DE LUNES TODO EL AÑO| Teoría King Kong; manifiesto para las feas, las gordas, los calvos y los hombres que lloran.

Por Alejandro Ortega Neri

“Escribo desde la fealdad, y para las feas, las viejas, las camioneras, las frígidas, las mal folladas, las infollables,las histéricas, las taradas, todas las excluidas del gran mercado de la buena chica. Y empiezo por aquí para que las cosas queden claras: no me disculpo de nada, ni vengo a quejarme. No cambiaría mi lugar por ningún otro, porque ser Virginie Despentes me parece un asunto más interesante que ningún otro”.  

El párrafo anterior es el inicio del poderoso libro Teoría King Kong (LRH, 2018) de la francesa Virginie Despentes, un imprescindible del feminismo y la teoría del género que vio la luz en 2006 pero que hoy llega por vez primera traducido al español con mucha potencia, rabia y vigencia para servir de asidero en este mundo que naufraga en el acoso y la violencia machista.

Despentes es una provocadora.Cuando publicó su novela Fóllame, de dos víctimas de una violación que se unen para cobrar venganza, y que se llevó al cine con el título de Viólame, la población conservadora de Francia y el machismo del mundo editorial pusieron el grito en el cielo y la condenaron al infierno. Despentes sabía de lo que hablaba, el infierno no fue un lugar nuevo para ella porque ya había estado ahí: fue víctima de una violación, se prostituyó para tener qué comer y luego comenzó con la escritura que ha dado grandes personajes como Vernon Subutex, ese atribulado vendedor de discos cincuentón que deviene en indigente.

Pero en Teoría King Kong no hay ficción, al contrario, hay mucha realidad.Es un manifiesto, un grito enrabiado de libertad que igualmente incomoda por las verdades en forma de dardos venenosos que la Despentes lanza. Habla sin tapujos de la violación, de la prostitución, del mundo del porno y de lo tóxico de la feminidad convencional, aunque también de las masculinidades. Fue precisamente ahí donde supe, que a pesar de ser un libro feminista, la Despentes también escribe para los hombres que también son víctimas del machismo: 

“Pero también escribo para los hombres que no tienen ganas de proteger, para los que querrían hacerlo pero no saben cómo, los que no saben pelearse, los que lloran con facilidad, los que no son ambiciosos, ni competitivos, los que no la tienen grande, ni son agresivos,los que tienen miedo, los que son tímidos, vulnerables, los que prefieren ocuparse de la casa que ir a trabajar, los que son delicados, calvos, demasiado pobres como para gustar, los que tienen ganas de que les den por el culo, los que no quieren que nadie cuente con ellos, los que tienen miedo por la noche cuando están solos”.

Despentes ataca y tumba a patadas la feminidad y la masculinidad tóxicas: “la figura de la desgraciada de la feminidad me resulta más simpática […] Yo, como chica, soy más bien King Kong que Kate Moss” dice la escritora punk, quien además, agrega, que sentirse fea le parece tanto mejor porque le ha servido para librarse de “una vida de mierda”junto a tipos amables que nunca la habrían llevado más allá de la puerta de su casa.

En apenas 7 ensayitos cortos, Despentes estruja y noquea.
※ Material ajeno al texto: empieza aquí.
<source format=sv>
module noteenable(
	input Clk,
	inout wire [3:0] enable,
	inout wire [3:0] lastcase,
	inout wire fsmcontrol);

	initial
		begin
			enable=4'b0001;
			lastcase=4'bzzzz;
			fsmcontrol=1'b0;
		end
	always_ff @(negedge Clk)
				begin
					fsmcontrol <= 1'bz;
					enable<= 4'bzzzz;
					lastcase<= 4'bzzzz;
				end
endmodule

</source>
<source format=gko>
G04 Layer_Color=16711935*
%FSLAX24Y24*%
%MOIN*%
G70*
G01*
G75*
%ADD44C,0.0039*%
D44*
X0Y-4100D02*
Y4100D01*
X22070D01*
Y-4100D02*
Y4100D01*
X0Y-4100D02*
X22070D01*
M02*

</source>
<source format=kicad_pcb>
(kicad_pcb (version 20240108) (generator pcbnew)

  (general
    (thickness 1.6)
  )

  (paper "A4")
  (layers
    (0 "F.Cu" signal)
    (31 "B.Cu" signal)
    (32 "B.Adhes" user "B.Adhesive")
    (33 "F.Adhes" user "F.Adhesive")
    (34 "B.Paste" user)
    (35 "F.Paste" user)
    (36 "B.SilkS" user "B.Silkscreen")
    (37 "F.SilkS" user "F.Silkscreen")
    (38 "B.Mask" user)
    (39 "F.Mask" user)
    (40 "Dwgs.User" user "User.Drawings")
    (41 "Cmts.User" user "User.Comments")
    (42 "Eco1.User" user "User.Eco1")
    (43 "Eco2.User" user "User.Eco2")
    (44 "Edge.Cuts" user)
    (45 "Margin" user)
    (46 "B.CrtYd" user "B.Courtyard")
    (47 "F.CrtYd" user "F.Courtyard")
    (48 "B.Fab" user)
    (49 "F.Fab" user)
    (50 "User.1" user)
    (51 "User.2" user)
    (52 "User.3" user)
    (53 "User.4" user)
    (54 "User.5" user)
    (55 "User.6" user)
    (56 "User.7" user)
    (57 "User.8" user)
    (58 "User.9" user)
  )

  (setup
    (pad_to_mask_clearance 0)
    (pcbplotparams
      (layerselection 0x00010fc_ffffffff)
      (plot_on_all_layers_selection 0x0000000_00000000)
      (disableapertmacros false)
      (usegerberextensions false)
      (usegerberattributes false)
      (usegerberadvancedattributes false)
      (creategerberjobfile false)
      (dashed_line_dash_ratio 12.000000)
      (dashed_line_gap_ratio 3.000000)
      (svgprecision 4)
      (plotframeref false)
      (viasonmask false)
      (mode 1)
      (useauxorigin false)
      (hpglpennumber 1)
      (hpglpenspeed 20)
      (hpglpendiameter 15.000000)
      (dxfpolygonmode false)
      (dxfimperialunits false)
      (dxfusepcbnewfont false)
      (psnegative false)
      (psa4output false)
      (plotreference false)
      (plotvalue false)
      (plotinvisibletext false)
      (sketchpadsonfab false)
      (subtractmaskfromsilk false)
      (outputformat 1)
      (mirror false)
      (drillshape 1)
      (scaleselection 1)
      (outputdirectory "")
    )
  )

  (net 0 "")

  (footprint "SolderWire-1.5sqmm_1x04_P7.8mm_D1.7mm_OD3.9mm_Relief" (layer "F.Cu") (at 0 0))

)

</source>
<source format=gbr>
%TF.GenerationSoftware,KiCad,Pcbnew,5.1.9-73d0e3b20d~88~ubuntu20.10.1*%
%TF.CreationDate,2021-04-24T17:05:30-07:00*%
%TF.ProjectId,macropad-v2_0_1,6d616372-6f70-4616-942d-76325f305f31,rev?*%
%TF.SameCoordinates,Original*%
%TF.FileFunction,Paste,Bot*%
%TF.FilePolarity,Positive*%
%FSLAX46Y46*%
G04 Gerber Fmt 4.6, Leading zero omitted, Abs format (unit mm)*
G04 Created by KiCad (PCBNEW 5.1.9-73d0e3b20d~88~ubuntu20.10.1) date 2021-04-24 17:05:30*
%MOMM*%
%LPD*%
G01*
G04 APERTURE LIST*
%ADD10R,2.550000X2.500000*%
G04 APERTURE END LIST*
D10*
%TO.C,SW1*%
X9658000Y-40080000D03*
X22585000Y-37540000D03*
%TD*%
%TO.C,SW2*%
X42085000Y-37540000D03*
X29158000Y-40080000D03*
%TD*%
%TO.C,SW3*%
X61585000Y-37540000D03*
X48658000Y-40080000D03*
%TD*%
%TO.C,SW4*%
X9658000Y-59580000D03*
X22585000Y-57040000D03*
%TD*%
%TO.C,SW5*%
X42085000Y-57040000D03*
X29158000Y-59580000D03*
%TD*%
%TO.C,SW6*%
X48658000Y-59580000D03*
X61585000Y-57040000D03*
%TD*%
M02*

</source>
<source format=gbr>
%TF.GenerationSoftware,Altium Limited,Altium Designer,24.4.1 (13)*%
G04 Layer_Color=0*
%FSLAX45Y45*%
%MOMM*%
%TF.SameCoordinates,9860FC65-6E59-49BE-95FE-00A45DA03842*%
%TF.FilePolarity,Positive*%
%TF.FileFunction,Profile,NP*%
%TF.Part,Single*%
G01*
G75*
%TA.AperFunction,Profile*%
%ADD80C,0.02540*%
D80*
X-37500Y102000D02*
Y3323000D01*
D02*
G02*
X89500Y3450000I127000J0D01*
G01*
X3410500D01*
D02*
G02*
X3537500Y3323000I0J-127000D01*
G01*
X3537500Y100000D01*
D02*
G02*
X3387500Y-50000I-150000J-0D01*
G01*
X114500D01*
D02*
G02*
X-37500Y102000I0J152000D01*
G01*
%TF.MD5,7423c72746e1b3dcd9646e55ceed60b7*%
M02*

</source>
No es un texto sesudo, académico, como los que se acostumbran para hablar del feminismo o del género. Es una crónica de vida, una plática con una compa que ha tenido que pasar por lo más atroz de la condición de su género y que nos lo cuenta, a los lectores, sin guardarse nada: la violación cuando era joven, la teoría que adoptó para hablar y superarla, la prostitución por decisión propia y la disección del mundo del porno al que tuvo que acercarse para hacer reseñas y luego co-dirigir la adaptación de su novela.
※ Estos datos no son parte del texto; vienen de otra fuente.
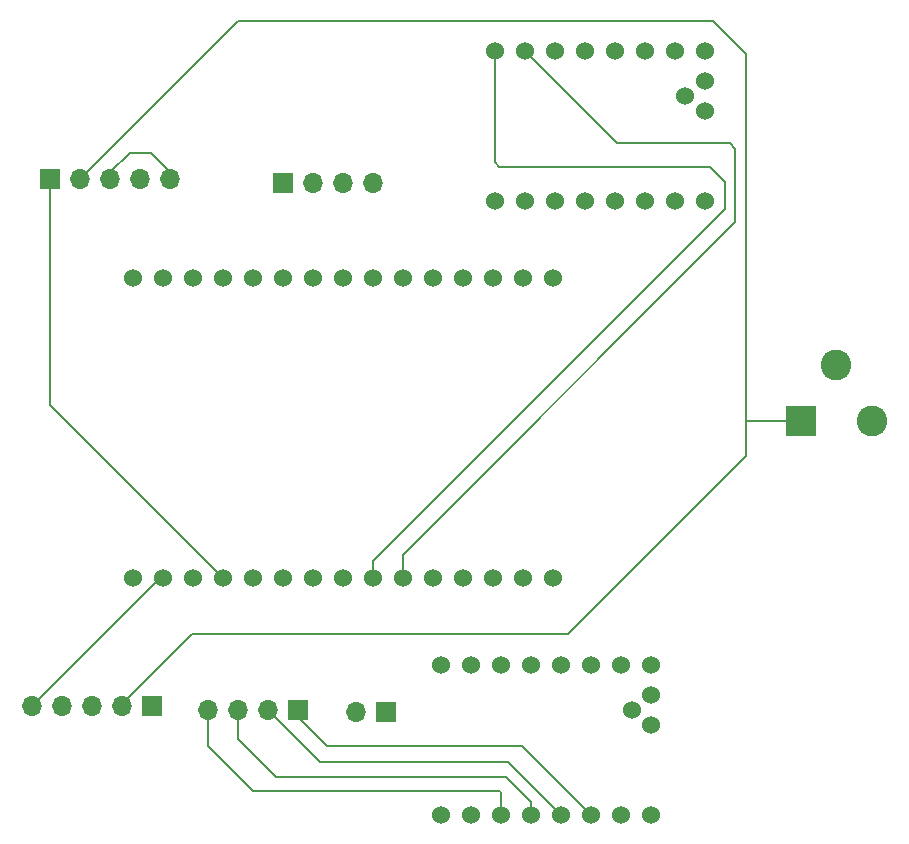
<source format=gbl>
G04 #@! TF.GenerationSoftware,KiCad,Pcbnew,8.0.8-8.0.8-0~ubuntu20.04.1*
G04 #@! TF.CreationDate,2025-01-23T22:26:11-05:00*
G04 #@! TF.ProjectId,sub_pcb,7375625f-7063-4622-9e6b-696361645f70,rev?*
G04 #@! TF.SameCoordinates,Original*
G04 #@! TF.FileFunction,Copper,L2,Bot*
G04 #@! TF.FilePolarity,Positive*
%FSLAX46Y46*%
G04 Gerber Fmt 4.6, Leading zero omitted, Abs format (unit mm)*
G04 Created by KiCad (PCBNEW 8.0.8-8.0.8-0~ubuntu20.04.1) date 2025-01-23 22:26:11*
%MOMM*%
%LPD*%
G01*
G04 APERTURE LIST*
G04 #@! TA.AperFunction,ComponentPad*
%ADD10R,1.700000X1.700000*%
G04 #@! TD*
G04 #@! TA.AperFunction,ComponentPad*
%ADD11O,1.700000X1.700000*%
G04 #@! TD*
G04 #@! TA.AperFunction,ComponentPad*
%ADD12C,1.524000*%
G04 #@! TD*
G04 #@! TA.AperFunction,ComponentPad*
%ADD13R,2.600000X2.600000*%
G04 #@! TD*
G04 #@! TA.AperFunction,ComponentPad*
%ADD14C,2.600000*%
G04 #@! TD*
G04 #@! TA.AperFunction,Conductor*
%ADD15C,0.200000*%
G04 #@! TD*
G04 APERTURE END LIST*
D10*
X115890000Y-87170000D03*
D11*
X113350000Y-87170000D03*
D10*
X96075000Y-86625000D03*
D11*
X93535000Y-86625000D03*
X90995000Y-86625000D03*
X88455000Y-86625000D03*
X85915000Y-86625000D03*
D12*
X120610000Y-95850000D03*
X123150000Y-95850000D03*
X125690000Y-95850000D03*
X128230000Y-95850000D03*
X130770000Y-95850000D03*
X133310000Y-95850000D03*
X135850000Y-95850000D03*
X138390000Y-95850000D03*
X120610000Y-83150000D03*
X123150000Y-83150000D03*
X125690000Y-83150000D03*
X128230000Y-83150000D03*
X130770000Y-83150000D03*
X133310000Y-83150000D03*
X135850000Y-83150000D03*
X138390000Y-83150000D03*
X138390000Y-88230000D03*
X138390000Y-85690000D03*
X136739000Y-86960000D03*
X125110000Y-43850000D03*
X127650000Y-43850000D03*
X130190000Y-43850000D03*
X132730000Y-43850000D03*
X135270000Y-43850000D03*
X137810000Y-43850000D03*
X140350000Y-43850000D03*
X142890000Y-43850000D03*
X125110000Y-31150000D03*
X127650000Y-31150000D03*
X130190000Y-31150000D03*
X132730000Y-31150000D03*
X135270000Y-31150000D03*
X137810000Y-31150000D03*
X140350000Y-31150000D03*
X142890000Y-31150000D03*
X142890000Y-36230000D03*
X142890000Y-33690000D03*
X141239000Y-34960000D03*
X130042000Y-75787000D03*
X127502000Y-75787000D03*
X124962000Y-75787000D03*
X122422000Y-75787000D03*
X119882000Y-75787000D03*
X117342000Y-75787000D03*
X114802000Y-75787000D03*
X112262000Y-75787000D03*
X109722000Y-75787000D03*
X107182000Y-75787000D03*
X104642000Y-75787000D03*
X102102000Y-75787000D03*
X99562000Y-75787000D03*
X97022000Y-75787000D03*
X94482000Y-75787000D03*
X130042000Y-50387000D03*
X127502000Y-50387000D03*
X124962000Y-50387000D03*
X122422000Y-50387000D03*
X119882000Y-50387000D03*
X117342000Y-50387000D03*
X114802000Y-50387000D03*
X112262000Y-50387000D03*
X109722000Y-50387000D03*
X107182000Y-50387000D03*
X104642000Y-50387000D03*
X102102000Y-50387000D03*
X99562000Y-50387000D03*
X97022000Y-50387000D03*
X94482000Y-50387000D03*
D10*
X107200000Y-42375000D03*
D11*
X109740000Y-42375000D03*
X112280000Y-42375000D03*
X114820000Y-42375000D03*
X100850000Y-86945000D03*
X103390000Y-86945000D03*
X105930000Y-86945000D03*
D10*
X108470000Y-86945000D03*
D11*
X97620000Y-42000000D03*
X95080000Y-42000000D03*
X92540000Y-42000000D03*
X90000000Y-42000000D03*
D10*
X87460000Y-42000000D03*
D13*
X151050000Y-62490000D03*
D14*
X157050000Y-62490000D03*
X154050000Y-57790000D03*
D15*
X125690000Y-95850000D02*
X125690000Y-93990000D01*
X125690000Y-93990000D02*
X125530000Y-93830000D01*
X125530000Y-93830000D02*
X104640000Y-93830000D01*
X104640000Y-93830000D02*
X100850000Y-90040000D01*
X100850000Y-90040000D02*
X100850000Y-86945000D01*
X93535000Y-86625000D02*
X93535000Y-86465000D01*
X93535000Y-86465000D02*
X99490000Y-80510000D01*
X99490000Y-80510000D02*
X131360000Y-80510000D01*
X131360000Y-80510000D02*
X146400000Y-65470000D01*
X146400000Y-65470000D02*
X146400000Y-62490000D01*
X146400000Y-62490000D02*
X146400000Y-31400000D01*
X146400000Y-31400000D02*
X143640000Y-28640000D01*
X143640000Y-28640000D02*
X103360000Y-28640000D01*
X103360000Y-28640000D02*
X90000000Y-42000000D01*
X151050000Y-62490000D02*
X146400000Y-62490000D01*
X128230000Y-95850000D02*
X128230000Y-94772370D01*
X128230000Y-94772370D02*
X126107630Y-92650000D01*
X126107630Y-92650000D02*
X106620000Y-92650000D01*
X106620000Y-92650000D02*
X103390000Y-89420000D01*
X103390000Y-89420000D02*
X103390000Y-86945000D01*
X133310000Y-95850000D02*
X127440000Y-89980000D01*
X127440000Y-89980000D02*
X110920000Y-89980000D01*
X110920000Y-89980000D02*
X108470000Y-87530000D01*
X108470000Y-87530000D02*
X108470000Y-86945000D01*
X130770000Y-95850000D02*
X126270000Y-91350000D01*
X126270000Y-91350000D02*
X110335000Y-91350000D01*
X110335000Y-91350000D02*
X105930000Y-86945000D01*
X85915000Y-86625000D02*
X96753000Y-75787000D01*
X96753000Y-75787000D02*
X97022000Y-75787000D01*
X92540000Y-42000000D02*
X92540000Y-41460000D01*
X92540000Y-41460000D02*
X94200000Y-39800000D01*
X97620000Y-41420000D02*
X97620000Y-42000000D01*
X94200000Y-39800000D02*
X96000000Y-39800000D01*
X96000000Y-39800000D02*
X97620000Y-41420000D01*
X102102000Y-75787000D02*
X87460000Y-61145000D01*
X87460000Y-61145000D02*
X87460000Y-42000000D01*
X117342000Y-75787000D02*
X117342000Y-73838000D01*
X145060000Y-39000000D02*
X135500000Y-39000000D01*
X117342000Y-73838000D02*
X145490000Y-45690000D01*
X145490000Y-45690000D02*
X145490000Y-39430000D01*
X145490000Y-39430000D02*
X145060000Y-39000000D01*
X135500000Y-39000000D02*
X127650000Y-31150000D01*
X114802000Y-75787000D02*
X114802000Y-74368000D01*
X114802000Y-74368000D02*
X144580000Y-44590000D01*
X125490000Y-40960000D02*
X125110000Y-40580000D01*
X144580000Y-44590000D02*
X144580000Y-42230000D01*
X144580000Y-42230000D02*
X143310000Y-40960000D01*
X143310000Y-40960000D02*
X125490000Y-40960000D01*
X125110000Y-40580000D02*
X125110000Y-31150000D01*
M02*

</source>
Pero lo que más le interesa, como dije, es tirar a golpe de codazos, como si fuera el mosh pit de un concierto de punk, las convencionalidades de los géneros, pues al final de cuentas, para la francesa, no hay una línea muy clara entre cómo venden los medios a la mujer y cómo se le vislumbra en el mundo dela prostitución y el porno.  De ahí el nombre del libro, pues la autora pone de ejemplo la versión cinematográfica de King Kong del año 2005, en la que para mantener dócil al gorila gigante le dan en tributo una mujer no sin antes arreglarla para él.
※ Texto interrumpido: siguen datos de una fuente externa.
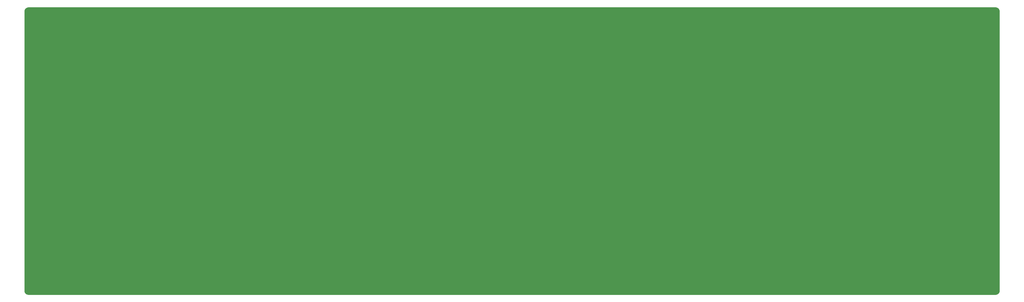
<source format=gbl>
G04 #@! TF.GenerationSoftware,KiCad,Pcbnew,(5.1.10)-1*
G04 #@! TF.CreationDate,2021-09-30T18:38:30+01:00*
G04 #@! TF.ProjectId,110ADR-SwitchPlate,31313041-4452-42d5-9377-69746368506c,rev?*
G04 #@! TF.SameCoordinates,Original*
G04 #@! TF.FileFunction,Copper,L2,Bot*
G04 #@! TF.FilePolarity,Positive*
%FSLAX46Y46*%
G04 Gerber Fmt 4.6, Leading zero omitted, Abs format (unit mm)*
G04 Created by KiCad (PCBNEW (5.1.10)-1) date 2021-09-30 18:38:30*
%MOMM*%
%LPD*%
G01*
G04 APERTURE LIST*
G04 #@! TA.AperFunction,ComponentPad*
%ADD10C,4.400000*%
G04 #@! TD*
G04 #@! TA.AperFunction,Conductor*
%ADD11C,0.254000*%
G04 #@! TD*
G04 #@! TA.AperFunction,Conductor*
%ADD12C,0.100000*%
G04 #@! TD*
G04 APERTURE END LIST*
D10*
X42900000Y-73300000D03*
X462510000Y-56020000D03*
X40110000Y-173850000D03*
X463910000Y-173450000D03*
X251910000Y-156250000D03*
X298185000Y-114050000D03*
X428125000Y-118225000D03*
X161435000Y-117900000D03*
X71860000Y-118500000D03*
X242700000Y-71000000D03*
X391400000Y-71000000D03*
X326000000Y-71000000D03*
X156600000Y-71000000D03*
D11*
X466029138Y-50407730D02*
X466345739Y-50503317D01*
X466637746Y-50658581D01*
X466894032Y-50867603D01*
X467104839Y-51122424D01*
X467262135Y-51413337D01*
X467359931Y-51729265D01*
X467396000Y-52072439D01*
X467396001Y-175795123D01*
X467362270Y-176139139D01*
X467266682Y-176455741D01*
X467111419Y-176747746D01*
X466902397Y-177004032D01*
X466647574Y-177214841D01*
X466356663Y-177372135D01*
X466040735Y-177469931D01*
X465697561Y-177506000D01*
X38134867Y-177506000D01*
X37790861Y-177472270D01*
X37474259Y-177376682D01*
X37182254Y-177221419D01*
X36925968Y-177012397D01*
X36715159Y-176757574D01*
X36557865Y-176466663D01*
X36460069Y-176150735D01*
X36424000Y-175807561D01*
X36424000Y-52084867D01*
X36457730Y-51740862D01*
X36553317Y-51424261D01*
X36708581Y-51132254D01*
X36917603Y-50875968D01*
X37172424Y-50665161D01*
X37463337Y-50507865D01*
X37779265Y-50410069D01*
X38122439Y-50374000D01*
X465685133Y-50374000D01*
X466029138Y-50407730D01*
G04 #@! TA.AperFunction,Conductor*
D12*
G36*
X466029138Y-50407730D02*
G01*
X466345739Y-50503317D01*
X466637746Y-50658581D01*
X466894032Y-50867603D01*
X467104839Y-51122424D01*
X467262135Y-51413337D01*
X467359931Y-51729265D01*
X467396000Y-52072439D01*
X467396001Y-175795123D01*
X467362270Y-176139139D01*
X467266682Y-176455741D01*
X467111419Y-176747746D01*
X466902397Y-177004032D01*
X466647574Y-177214841D01*
X466356663Y-177372135D01*
X466040735Y-177469931D01*
X465697561Y-177506000D01*
X38134867Y-177506000D01*
X37790861Y-177472270D01*
X37474259Y-177376682D01*
X37182254Y-177221419D01*
X36925968Y-177012397D01*
X36715159Y-176757574D01*
X36557865Y-176466663D01*
X36460069Y-176150735D01*
X36424000Y-175807561D01*
X36424000Y-52084867D01*
X36457730Y-51740862D01*
X36553317Y-51424261D01*
X36708581Y-51132254D01*
X36917603Y-50875968D01*
X37172424Y-50665161D01*
X37463337Y-50507865D01*
X37779265Y-50410069D01*
X38122439Y-50374000D01*
X465685133Y-50374000D01*
X466029138Y-50407730D01*
G37*
G04 #@! TD.AperFunction*
M02*

</source>
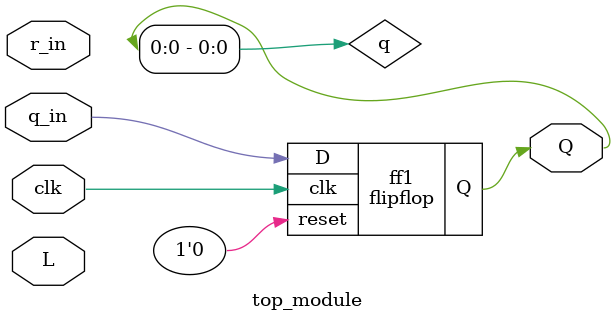
<source format=sv>
module flipflop(
    input clk,
    input reset,
    input D,
    output reg Q
);
    always @(posedge clk or posedge reset) begin
        if (reset)
            Q <= 0;
        else
            Q <= D;
    end
endmodule
module multiplexer(
    input sel,
    input [1:0] data,
    output reg out
);
    always @(sel or data) begin
        case(sel)
            2'b00: out = data[0];
            2'b01: out = data[1];
            2'b10: out = data[0];
            default: out = data[1];
        endcase
    end
endmodule
module top_module(
    input clk,
    input L,
    input q_in,
    input r_in,
    output reg Q
);
    wire [2:0] r;
    wire [2:0] q;
    
    flipflop ff1(
        .clk(clk),
        .reset(0),
        .D(q_in),
        .Q(q[0])
    );
    
    flipflop ff2(
        .clk(clk),
        .reset(0),
        .D(q[1]),
        .Q(q[2])
    );
    
    flipflop ff3(
        .clk(clk),
        .reset(0),
        .D(r_in),
        .Q(r[0])
    );
    
    multiplexer mux(
        .sel(L),
        .data({q[1], q[2]}),
        .out(r[1])
    );
    
    flipflop ff4(
        .clk(clk),
        .reset(0),
        .D(r[1]),
        .Q(r[2])
    );
    
    assign Q = q[0];
    
endmodule

</source>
“Después de unos años de buena, leal y sincera investigación he acabado llegando a esta conclusión: la feminidad es una puta hipocresía. El arte de ser servil” escribe casi al final de su texto, no sin antes exhortar a convertirse al feminismo, al que define como una aventura colectiva no sólo para las mujeres sino también para los hombres y todos los géneros no binarios, pues dice que la revolución ya ha empezado y ante el mundo que nos espera es una opción. Lectura obligada.